Dataset content START

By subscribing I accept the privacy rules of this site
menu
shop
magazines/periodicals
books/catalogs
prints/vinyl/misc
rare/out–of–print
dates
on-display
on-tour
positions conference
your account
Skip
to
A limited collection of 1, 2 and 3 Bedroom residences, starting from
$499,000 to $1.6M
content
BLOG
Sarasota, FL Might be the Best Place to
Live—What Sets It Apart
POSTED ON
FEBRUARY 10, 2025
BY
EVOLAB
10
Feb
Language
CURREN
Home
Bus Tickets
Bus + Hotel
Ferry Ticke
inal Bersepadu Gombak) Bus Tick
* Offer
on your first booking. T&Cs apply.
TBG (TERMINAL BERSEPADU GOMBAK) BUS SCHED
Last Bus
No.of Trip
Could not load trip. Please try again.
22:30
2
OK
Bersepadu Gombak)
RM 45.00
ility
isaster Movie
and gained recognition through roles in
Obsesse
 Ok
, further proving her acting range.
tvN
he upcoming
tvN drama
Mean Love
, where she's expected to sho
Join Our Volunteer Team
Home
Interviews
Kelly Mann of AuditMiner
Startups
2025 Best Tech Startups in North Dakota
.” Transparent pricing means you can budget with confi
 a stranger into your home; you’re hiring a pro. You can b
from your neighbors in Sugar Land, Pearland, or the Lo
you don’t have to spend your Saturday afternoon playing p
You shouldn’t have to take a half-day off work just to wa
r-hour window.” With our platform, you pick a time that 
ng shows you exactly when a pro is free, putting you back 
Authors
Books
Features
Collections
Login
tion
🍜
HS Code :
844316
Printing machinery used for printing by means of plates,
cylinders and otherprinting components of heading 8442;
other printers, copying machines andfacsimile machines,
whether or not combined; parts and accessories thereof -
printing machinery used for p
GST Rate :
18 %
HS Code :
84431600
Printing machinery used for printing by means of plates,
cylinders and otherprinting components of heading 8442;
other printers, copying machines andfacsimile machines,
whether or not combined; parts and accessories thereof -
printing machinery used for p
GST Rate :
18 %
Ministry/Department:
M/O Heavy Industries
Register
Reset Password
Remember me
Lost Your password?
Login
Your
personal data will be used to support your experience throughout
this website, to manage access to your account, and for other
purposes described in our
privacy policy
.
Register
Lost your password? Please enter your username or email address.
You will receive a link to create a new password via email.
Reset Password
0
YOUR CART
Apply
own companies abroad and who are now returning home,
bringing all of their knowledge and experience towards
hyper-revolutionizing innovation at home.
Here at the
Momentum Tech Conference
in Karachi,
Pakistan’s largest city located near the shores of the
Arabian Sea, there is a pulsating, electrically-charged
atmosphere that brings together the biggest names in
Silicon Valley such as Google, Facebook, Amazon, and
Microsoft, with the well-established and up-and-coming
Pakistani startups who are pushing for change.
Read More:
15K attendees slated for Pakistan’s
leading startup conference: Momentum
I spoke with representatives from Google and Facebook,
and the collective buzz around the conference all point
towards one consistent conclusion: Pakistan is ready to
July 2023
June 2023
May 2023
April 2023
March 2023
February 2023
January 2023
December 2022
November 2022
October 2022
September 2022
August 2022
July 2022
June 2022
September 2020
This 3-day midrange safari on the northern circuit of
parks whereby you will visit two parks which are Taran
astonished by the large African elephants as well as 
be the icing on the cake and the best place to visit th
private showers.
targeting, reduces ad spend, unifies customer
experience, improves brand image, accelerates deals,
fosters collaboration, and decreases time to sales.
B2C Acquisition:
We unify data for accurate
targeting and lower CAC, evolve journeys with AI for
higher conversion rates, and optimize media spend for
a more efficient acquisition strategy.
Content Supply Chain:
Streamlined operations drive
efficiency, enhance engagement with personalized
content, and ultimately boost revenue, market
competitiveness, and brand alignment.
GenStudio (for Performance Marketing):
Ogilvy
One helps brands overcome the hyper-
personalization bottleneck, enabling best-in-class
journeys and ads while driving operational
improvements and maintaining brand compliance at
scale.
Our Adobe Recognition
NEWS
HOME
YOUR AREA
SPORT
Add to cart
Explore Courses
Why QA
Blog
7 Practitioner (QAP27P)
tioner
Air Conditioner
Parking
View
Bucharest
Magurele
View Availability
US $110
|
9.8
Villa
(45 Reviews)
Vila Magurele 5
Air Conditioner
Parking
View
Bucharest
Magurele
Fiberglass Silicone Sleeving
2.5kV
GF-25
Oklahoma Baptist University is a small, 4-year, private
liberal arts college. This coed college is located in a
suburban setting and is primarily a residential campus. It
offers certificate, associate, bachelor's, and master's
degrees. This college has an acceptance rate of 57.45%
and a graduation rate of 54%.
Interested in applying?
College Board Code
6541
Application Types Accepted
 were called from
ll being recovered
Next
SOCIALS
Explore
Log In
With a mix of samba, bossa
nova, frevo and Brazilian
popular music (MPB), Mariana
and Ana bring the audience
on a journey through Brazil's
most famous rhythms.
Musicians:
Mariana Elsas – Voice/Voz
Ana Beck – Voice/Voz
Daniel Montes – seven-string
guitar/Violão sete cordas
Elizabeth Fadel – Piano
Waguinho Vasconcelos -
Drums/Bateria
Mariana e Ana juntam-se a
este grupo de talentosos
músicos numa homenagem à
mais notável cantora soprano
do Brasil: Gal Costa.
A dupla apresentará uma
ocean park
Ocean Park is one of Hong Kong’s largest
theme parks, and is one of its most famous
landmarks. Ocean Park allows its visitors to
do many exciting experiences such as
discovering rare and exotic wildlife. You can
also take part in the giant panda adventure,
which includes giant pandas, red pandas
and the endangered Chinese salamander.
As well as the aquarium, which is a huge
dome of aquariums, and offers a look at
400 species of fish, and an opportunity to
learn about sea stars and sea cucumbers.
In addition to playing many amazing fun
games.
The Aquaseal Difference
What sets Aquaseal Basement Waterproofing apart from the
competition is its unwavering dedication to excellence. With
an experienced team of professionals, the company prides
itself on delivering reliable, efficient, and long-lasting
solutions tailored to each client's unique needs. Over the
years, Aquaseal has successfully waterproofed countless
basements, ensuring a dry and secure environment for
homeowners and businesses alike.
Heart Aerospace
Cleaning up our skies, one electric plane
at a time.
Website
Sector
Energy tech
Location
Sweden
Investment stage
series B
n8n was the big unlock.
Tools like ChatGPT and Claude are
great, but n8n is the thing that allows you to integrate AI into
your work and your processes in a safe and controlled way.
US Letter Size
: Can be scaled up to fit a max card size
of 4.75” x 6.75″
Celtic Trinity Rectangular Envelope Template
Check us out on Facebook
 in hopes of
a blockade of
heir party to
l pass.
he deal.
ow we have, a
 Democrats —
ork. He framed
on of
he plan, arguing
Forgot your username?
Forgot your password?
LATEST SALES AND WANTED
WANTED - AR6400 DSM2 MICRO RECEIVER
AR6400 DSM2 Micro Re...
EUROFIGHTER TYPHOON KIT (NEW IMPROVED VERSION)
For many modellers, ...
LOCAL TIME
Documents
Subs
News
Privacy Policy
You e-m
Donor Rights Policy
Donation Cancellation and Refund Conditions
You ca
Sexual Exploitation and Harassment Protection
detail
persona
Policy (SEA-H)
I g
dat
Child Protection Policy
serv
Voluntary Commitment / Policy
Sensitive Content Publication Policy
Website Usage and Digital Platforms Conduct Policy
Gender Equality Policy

Dataset content END

## Try it
Your response should hold the lines from the first line of the entries above through the line with "a time that", each retyped exactly, and nothing else.

## Answer section
By subscribing I accept the privacy rules of this site
menu
shop
magazines/periodicals
books/catalogs
prints/vinyl/misc
rare/out–of–print
dates
on-display
on-tour
positions conference
your account
Skip
to
A limited collection of 1, 2 and 3 Bedroom residences, starting from
$499,000 to $1.6M
content
BLOG
Sarasota, FL Might be the Best Place to
Live—What Sets It Apart
POSTED ON
FEBRUARY 10, 2025
BY
EVOLAB
10
Feb
Language
CURREN
Home
Bus Tickets
Bus + Hotel
Ferry Ticke
inal Bersepadu Gombak) Bus Tick
* Offer
on your first booking. T&Cs apply.
TBG (TERMINAL BERSEPADU GOMBAK) BUS SCHED
Last Bus
No.of Trip
Could not load trip. Please try again.
22:30
2
OK
Bersepadu Gombak)
RM 45.00
ility
isaster Movie
and gained recognition through roles in
Obsesse
 Ok
, further proving her acting range.
tvN
he upcoming
tvN drama
Mean Love
, where she's expected to sho
Join Our Volunteer Team
Home
Interviews
Kelly Mann of AuditMiner
Startups
2025 Best Tech Startups in North Dakota
.” Transparent pricing means you can budget with confi
 a stranger into your home; you’re hiring a pro. You can b
from your neighbors in Sugar Land, Pearland, or the Lo
you don’t have to spend your Saturday afternoon playing p
You shouldn’t have to take a half-day off work just to wa
r-hour window.” With our platform, you pick a time that 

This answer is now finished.